TEXT below:
# My Kitty Family members



## magscat (May 13, 2009)

This is my monster cat Kale. He's a big ole floppy teddy bear though. He turns in to a furry bag of jelly when you pick him up.









This is Kevin. He's the youngest and is a total weirdo. If cats can have ADD then he's a prime example. Strangely though, we were able to teach him to sit, come, and fetch. Go figure??









This is "Kat". She was the lone survivor from a hoarding situation. We're still working on getting her coat looking nice. I've never washed as much dirt off of a dog as I have off this cat. It took 3 washes to find out what color she is. We've never heard her meow but she purrs like a mountain lion 24/7.









My special girl, Skittles. She was rescued from a teenager who cut off her tail, tied her in a pillow case, and beat her. He's in an institution now and she barely leaves a corner in my kitchen. Not sure if she'll ever trust us but even if she doesn't she'll always have a safe home from now on. If any one has any suggestions on how I can win her over I'd love to hear them.


----------



## love.my.cats (Jan 29, 2009)

:luv Love the photos.

Well done for rescuing Skittles and giving her a safe home. How long has she been with you for? Hopefully she'll learn that she is not going to be hurt while in your care and will begin to trust you.


----------



## marie73 (Jul 12, 2006)

What beautiful cats!


----------



## magscat (May 13, 2009)

love.my.cats said:


> :luv Love the photos.
> 
> Well done for rescuing Skittles and giving her a safe home. How long has she been with you for? Hopefully she'll learn that she is not going to be hurt while in your care and will begin to trust you.


We've had her for 6months. She was actually going to be euthanized at one of the shelters I volunteer at b/c she was there for too long. She does like to be petted but she's so scared she won't leave her corner and she looks at you like she's waiting for you to use the other hand to hit her.  I'll accept her no matter what but I just wish we could help her get past what she's been through.


----------



## Leazie (Apr 14, 2007)

You have a lovely family. Heidi or some of the others that do fosters might be able to help you abotu Skittles. You might want to start a thread in Cat Chat so that it gets more traffic.


----------



## kirstylou (Mar 10, 2010)

Lovely kitties! I especially like Kale 
It's nice to hear that Skittles is in such a good home now  my guess is that it will just take her a good while to adjust to your kindness. How long was she with the teenager for? Poor kitty. atback


----------



## OctoberinMaine (Sep 12, 2006)

What a terrible story about Skittles, but it's so great you've taken her in and are being patient with her. Poor kitty.


----------



## Shadi (Feb 28, 2010)
End of TEXT.
Summarize the cat thread above in two sentences.
DATA EXTRACT below:
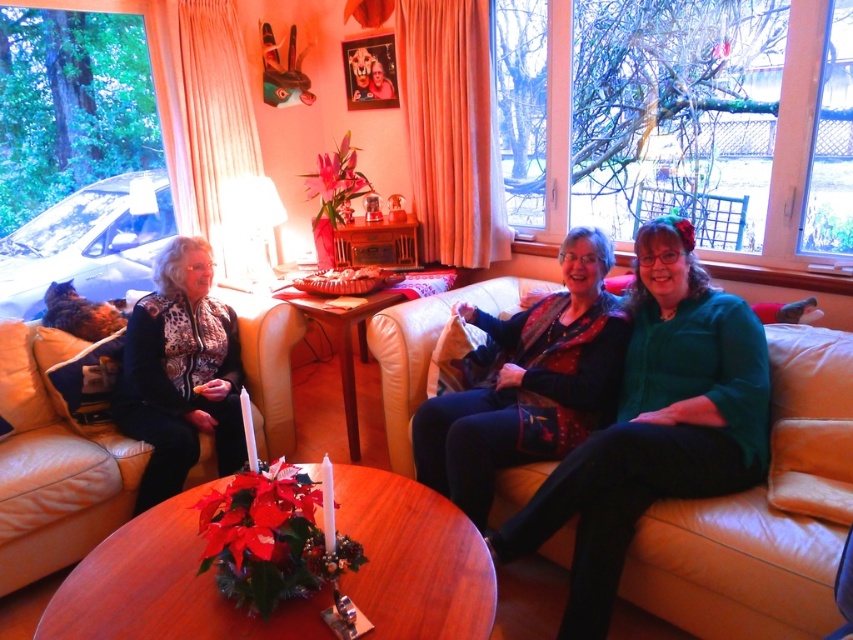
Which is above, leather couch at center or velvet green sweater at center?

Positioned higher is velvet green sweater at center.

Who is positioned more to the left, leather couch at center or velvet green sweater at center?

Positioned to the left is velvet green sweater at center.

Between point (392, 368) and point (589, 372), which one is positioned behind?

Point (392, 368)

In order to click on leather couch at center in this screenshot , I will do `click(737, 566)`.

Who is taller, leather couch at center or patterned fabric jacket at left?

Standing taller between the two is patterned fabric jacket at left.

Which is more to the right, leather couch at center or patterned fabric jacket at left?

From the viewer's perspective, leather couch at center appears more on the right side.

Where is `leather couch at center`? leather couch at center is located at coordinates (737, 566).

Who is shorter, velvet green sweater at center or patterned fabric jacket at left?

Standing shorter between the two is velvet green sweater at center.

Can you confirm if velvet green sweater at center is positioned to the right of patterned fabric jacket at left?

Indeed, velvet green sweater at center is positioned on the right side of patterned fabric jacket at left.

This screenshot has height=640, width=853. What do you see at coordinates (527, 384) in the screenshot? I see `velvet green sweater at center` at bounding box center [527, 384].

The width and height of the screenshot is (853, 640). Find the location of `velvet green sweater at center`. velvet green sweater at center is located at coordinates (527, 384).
End of DATA EXTRACT.
DATA EXTRACT below:
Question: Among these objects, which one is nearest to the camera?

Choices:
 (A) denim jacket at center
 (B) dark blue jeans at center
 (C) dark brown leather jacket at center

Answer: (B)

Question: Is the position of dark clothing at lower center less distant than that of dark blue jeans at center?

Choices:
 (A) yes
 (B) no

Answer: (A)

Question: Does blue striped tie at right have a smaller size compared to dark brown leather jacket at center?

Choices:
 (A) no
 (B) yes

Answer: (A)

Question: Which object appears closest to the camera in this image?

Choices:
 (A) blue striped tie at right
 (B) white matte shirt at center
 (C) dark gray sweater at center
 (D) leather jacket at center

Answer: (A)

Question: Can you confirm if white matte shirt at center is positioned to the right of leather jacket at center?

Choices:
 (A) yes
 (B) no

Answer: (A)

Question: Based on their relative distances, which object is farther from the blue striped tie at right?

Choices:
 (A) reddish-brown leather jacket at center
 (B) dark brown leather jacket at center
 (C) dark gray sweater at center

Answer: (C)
End of DATA EXTRACT.
**THE ANSWER:**
The member magscat introduces four cats: Kale, a big floppy "teddy bear"; Kevin, the youngest, who learned to sit, come, and fetch; Kat, the lone survivor of a hoarding situation; and Skittles, who was abused by a teenager and barely leaves a corner of the kitchen. Other members praise the cats and the rescue, and after magscat explains that Skittles has been there six months and was about to be euthanized at a shelter, one member suggests starting a thread in Cat Chat to get more help with her.